Parent Volkswagen (VW) has been building a global trucks business to challenge rivals Daimler (DAIGn.DE) and Volvo (VOLVb.ST) by integrating its MAN and Scania divisions and getting them to share development of engines, transmissions, axles and emissions-treatment systems.
MAN Truck & Bus has production sites in three European countries as well as in Russia, South Africa, India and Turkey.
About half of the planned investments, some 1.1 billion euros, will be spent by 2020 at its Munich headquarters where a new paint shop for drivers’ cabins and extra research and development facilities are being added, MAN said on Monday.

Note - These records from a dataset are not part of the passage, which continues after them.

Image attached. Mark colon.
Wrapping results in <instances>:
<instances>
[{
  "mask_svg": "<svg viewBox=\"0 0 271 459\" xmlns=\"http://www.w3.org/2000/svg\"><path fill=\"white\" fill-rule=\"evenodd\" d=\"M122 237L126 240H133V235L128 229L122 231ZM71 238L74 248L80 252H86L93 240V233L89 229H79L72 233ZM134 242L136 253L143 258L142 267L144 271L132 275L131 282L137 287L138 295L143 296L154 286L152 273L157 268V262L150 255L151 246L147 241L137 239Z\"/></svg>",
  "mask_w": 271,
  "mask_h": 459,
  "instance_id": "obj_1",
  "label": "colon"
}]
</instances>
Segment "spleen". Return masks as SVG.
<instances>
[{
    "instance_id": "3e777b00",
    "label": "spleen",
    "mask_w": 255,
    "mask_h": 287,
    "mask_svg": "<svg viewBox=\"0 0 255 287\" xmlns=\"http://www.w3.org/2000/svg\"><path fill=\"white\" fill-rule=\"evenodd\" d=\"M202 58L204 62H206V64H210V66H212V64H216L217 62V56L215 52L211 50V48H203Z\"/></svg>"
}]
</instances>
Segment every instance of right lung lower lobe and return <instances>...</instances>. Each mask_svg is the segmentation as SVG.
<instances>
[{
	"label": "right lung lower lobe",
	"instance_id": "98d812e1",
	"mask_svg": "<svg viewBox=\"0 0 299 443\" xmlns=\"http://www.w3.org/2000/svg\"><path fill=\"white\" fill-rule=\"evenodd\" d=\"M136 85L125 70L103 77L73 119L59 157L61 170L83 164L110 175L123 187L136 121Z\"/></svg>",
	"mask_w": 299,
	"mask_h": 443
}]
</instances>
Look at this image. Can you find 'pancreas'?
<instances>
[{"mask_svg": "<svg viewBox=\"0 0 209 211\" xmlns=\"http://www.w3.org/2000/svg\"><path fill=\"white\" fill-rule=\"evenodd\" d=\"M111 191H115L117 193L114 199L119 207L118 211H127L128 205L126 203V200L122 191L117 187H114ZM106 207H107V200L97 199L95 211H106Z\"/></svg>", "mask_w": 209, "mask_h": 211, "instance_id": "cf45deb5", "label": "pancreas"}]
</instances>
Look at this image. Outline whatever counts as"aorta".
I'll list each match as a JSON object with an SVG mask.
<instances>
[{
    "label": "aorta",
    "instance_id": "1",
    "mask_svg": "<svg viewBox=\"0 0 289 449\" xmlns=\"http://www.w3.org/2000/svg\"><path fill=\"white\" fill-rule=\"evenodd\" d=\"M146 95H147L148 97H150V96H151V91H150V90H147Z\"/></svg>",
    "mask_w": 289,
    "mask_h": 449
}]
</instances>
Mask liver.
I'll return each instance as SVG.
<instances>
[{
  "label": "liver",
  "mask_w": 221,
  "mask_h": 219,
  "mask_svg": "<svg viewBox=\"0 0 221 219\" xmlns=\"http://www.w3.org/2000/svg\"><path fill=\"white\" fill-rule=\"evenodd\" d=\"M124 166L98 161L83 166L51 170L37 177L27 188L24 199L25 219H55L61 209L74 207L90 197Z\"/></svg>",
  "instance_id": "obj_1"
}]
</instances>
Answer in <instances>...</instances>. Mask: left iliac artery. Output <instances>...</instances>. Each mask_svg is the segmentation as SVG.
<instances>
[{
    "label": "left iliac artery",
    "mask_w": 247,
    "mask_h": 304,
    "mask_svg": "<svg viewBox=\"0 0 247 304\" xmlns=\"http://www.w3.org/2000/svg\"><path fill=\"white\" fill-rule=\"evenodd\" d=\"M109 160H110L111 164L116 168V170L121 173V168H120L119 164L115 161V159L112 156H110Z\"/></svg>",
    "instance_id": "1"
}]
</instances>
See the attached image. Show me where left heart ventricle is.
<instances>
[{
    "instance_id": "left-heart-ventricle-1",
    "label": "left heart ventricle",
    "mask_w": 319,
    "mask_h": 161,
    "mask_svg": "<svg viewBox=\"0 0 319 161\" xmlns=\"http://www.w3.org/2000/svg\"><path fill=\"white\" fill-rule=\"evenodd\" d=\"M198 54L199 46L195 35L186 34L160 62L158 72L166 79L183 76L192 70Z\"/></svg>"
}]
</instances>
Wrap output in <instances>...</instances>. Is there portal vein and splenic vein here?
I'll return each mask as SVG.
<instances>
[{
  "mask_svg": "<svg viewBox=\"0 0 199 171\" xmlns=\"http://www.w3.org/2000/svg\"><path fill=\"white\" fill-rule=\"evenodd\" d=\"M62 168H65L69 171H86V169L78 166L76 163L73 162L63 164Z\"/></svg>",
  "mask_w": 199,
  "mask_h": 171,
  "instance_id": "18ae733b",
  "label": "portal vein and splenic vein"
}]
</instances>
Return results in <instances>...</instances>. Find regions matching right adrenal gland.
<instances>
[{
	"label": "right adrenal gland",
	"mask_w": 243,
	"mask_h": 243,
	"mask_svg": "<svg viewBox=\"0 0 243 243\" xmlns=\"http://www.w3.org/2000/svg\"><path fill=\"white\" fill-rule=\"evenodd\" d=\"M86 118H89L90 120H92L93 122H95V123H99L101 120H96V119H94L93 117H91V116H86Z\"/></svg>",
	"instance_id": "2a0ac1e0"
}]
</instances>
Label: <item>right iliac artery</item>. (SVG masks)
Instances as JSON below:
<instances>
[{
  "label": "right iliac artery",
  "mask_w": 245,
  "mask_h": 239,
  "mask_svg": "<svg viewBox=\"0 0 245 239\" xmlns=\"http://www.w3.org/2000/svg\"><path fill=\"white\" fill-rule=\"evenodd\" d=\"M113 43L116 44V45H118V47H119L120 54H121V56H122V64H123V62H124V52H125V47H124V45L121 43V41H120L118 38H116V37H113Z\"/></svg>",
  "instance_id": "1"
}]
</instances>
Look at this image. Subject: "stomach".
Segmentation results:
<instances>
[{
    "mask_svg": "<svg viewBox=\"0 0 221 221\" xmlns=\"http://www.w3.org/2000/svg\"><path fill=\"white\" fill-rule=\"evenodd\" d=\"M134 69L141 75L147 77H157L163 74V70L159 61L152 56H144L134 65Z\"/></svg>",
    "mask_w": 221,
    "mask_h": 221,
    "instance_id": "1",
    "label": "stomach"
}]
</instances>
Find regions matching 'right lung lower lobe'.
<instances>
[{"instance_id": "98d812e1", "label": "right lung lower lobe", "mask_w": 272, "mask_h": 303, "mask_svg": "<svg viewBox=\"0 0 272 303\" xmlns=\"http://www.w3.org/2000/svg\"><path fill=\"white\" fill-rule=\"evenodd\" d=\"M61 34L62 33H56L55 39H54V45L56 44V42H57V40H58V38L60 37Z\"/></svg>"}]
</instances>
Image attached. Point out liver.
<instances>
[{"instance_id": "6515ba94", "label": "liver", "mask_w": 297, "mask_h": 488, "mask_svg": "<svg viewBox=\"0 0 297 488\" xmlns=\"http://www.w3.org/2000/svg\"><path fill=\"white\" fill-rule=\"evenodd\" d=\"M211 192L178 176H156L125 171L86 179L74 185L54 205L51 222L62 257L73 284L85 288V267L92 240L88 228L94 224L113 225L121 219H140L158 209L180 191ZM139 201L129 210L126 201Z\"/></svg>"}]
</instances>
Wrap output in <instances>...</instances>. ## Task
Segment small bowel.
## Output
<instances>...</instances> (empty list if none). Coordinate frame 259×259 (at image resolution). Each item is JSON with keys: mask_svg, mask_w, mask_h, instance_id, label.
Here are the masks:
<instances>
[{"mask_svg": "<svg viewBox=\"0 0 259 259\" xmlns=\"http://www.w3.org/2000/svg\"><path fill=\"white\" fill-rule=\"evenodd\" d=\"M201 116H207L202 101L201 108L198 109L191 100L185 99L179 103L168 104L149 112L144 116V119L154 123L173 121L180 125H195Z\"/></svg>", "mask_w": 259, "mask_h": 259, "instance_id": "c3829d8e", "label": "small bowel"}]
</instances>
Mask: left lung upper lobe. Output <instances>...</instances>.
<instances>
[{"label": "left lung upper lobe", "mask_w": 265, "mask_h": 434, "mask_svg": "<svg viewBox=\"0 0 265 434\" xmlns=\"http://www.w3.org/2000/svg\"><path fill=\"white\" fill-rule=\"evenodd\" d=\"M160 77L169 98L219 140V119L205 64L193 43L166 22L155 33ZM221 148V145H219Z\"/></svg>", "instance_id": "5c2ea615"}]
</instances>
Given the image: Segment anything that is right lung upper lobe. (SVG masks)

The supervisory board at VW, the world’s largest automaker, is expected to sign off on Friday on new targets for group spending over the next five years on property, plants and equipment.
VW is pushing a strategic shift to electric cars and new mobility services more than two years after its diesel emissions test-cheating scandal broke.
MAN said on Monday it will spend a mid-range three-digit million-euro amount on electric mobility with battery-powered buses due to come to market next year.